From the mulard to the mousse, we tell you how this brilliant gourmet delicacy goes from the pen to your pantry.
There really isn't a nice way of describing how foie gras is made; called gavage in French, foie gras is produced by force-feeding geese or ducks in order to enlarge their livers to maximum capacity, typically a weight reaching one to two pounds. The expanded liver becomes buttery and smooth, with nothing of the original bitter flavors. This method originated about 4500 years ago, and is still in place today, albeit somewhat modified. The fowl are fed a diet that is rich in grain, especially corn (which whitens the liver from its maroon color), and are fattened gradually.
Although goose was originally the only source of foie gras, today duck is also very popular. Duck foie gras
is produced from the liver of the Mulard ducks, a cross between Pekin duck females and Muscovy duck males. This species is very resilient against disease and are easier to rear, therefore making duck foie gras not only more common, but also much more inexpensive than goose foie gras.
Who would have thought this decadent treat could be the source of so much gustatory delight, yet also of so much controversy? Animal rights activist claim that gavage is a cruel and atrocious method, and lobby against the foie gras industry.

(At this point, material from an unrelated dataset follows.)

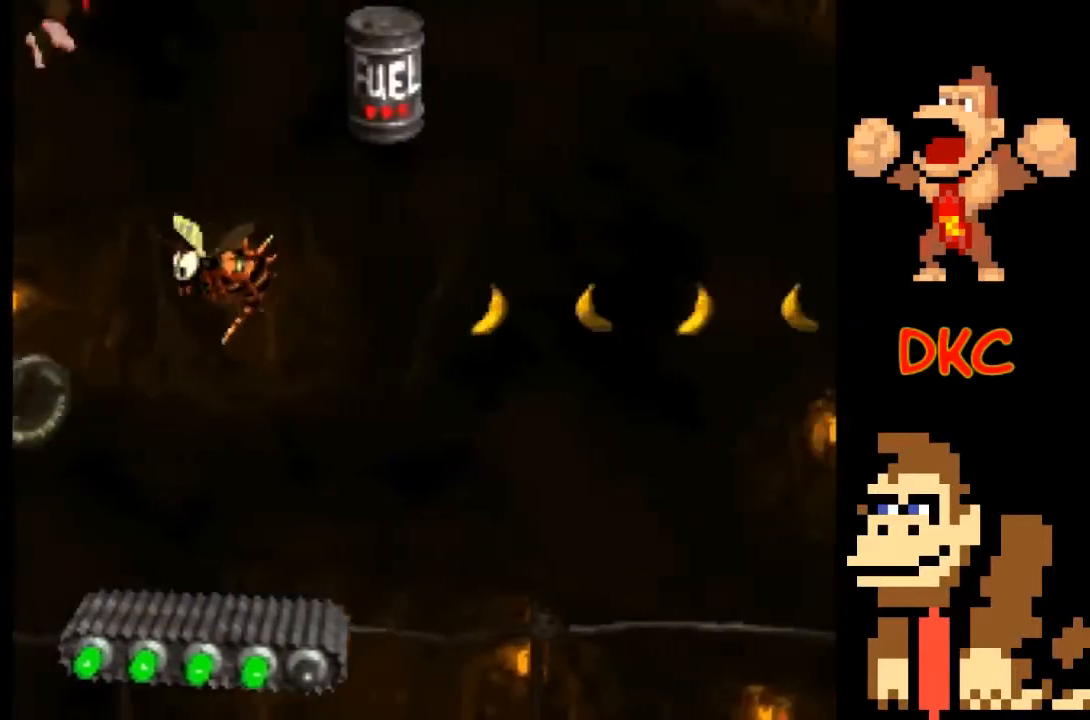
{"buttons": ["X"], "left_stick": "center", "right_stick": "center", "events": [[100, "A", "up"], [333, "left_stick", "center"]]}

In reality, the geese and ducks are actually treated very gently and delicately, in order to impart the less stress possible (perhaps for less-than-altruistic reasons, as stress causes the flesh to harden). The feeding tube used is actually pretty flexible and imparts minimum pain to the fowl, and the animals remain stress and disease-free, and as happy as any animal raised for human consumption can be. The bottom line is, when compared to the treatment of other farm animals, this method is actually pretty humane. As with anything, what we eat is a personal choice, up to each and every one of us to decide what we are comfortable with.